*** Information Section Begins ***
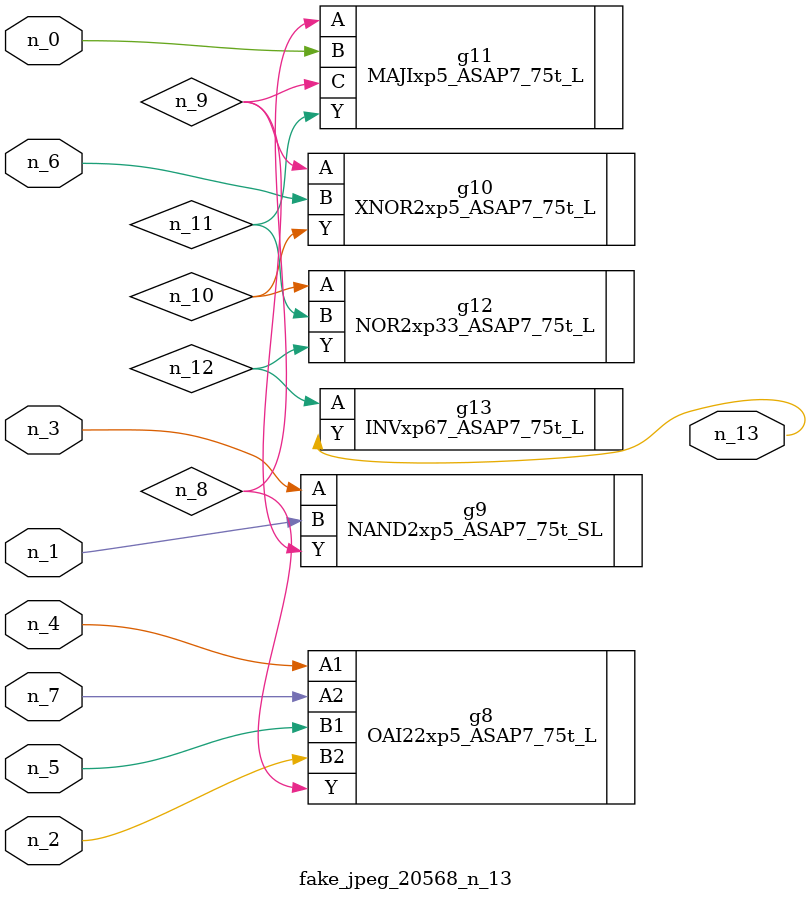
<source format=v>
module fake_jpeg_20568_n_13 (n_3, n_2, n_1, n_0, n_4, n_6, n_5, n_7, n_13);

input n_3;
input n_2;
input n_1;
input n_0;
input n_4;
input n_6;
input n_5;
input n_7;

output n_13;

wire n_11;
wire n_10;
wire n_12;
wire n_8;
wire n_9;

OAI22xp5_ASAP7_75t_L g8 ( 
.A1(n_4),
.A2(n_7),
.B1(n_5),
.B2(n_2),
.Y(n_8)
);

NAND2xp5_ASAP7_75t_SL g9 ( 
.A(n_3),
.B(n_1),
.Y(n_9)
);

XNOR2xp5_ASAP7_75t_L g10 ( 
.A(n_9),
.B(n_6),
.Y(n_10)
);

NOR2xp33_ASAP7_75t_L g12 ( 
.A(n_10),
.B(n_11),
.Y(n_12)
);

MAJIxp5_ASAP7_75t_L g11 ( 
.A(n_8),
.B(n_0),
.C(n_9),
.Y(n_11)
);

INVxp67_ASAP7_75t_L g13 ( 
.A(n_12),
.Y(n_13)
);


endmodule
</source>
*** Information Section Ends ***
• _The task_
Set down the lines of the records above exactly, apart from the pictures.

• _Solution_
<source format=v>
module fake_jpeg_20568_n_13 (n_3, n_2, n_1, n_0, n_4, n_6, n_5, n_7, n_13);

input n_3;
input n_2;
input n_1;
input n_0;
input n_4;
input n_6;
input n_5;
input n_7;

output n_13;

wire n_11;
wire n_10;
wire n_12;
wire n_8;
wire n_9;

OAI22xp5_ASAP7_75t_L g8 ( 
.A1(n_4),
.A2(n_7),
.B1(n_5),
.B2(n_2),
.Y(n_8)
);

NAND2xp5_ASAP7_75t_SL g9 ( 
.A(n_3),
.B(n_1),
.Y(n_9)
);

XNOR2xp5_ASAP7_75t_L g10 ( 
.A(n_9),
.B(n_6),
.Y(n_10)
);

NOR2xp33_ASAP7_75t_L g12 ( 
.A(n_10),
.B(n_11),
.Y(n_12)
);

MAJIxp5_ASAP7_75t_L g11 ( 
.A(n_8),
.B(n_0),
.C(n_9),
.Y(n_11)
);

INVxp67_ASAP7_75t_L g13 ( 
.A(n_12),
.Y(n_13)
);


endmodule
</source>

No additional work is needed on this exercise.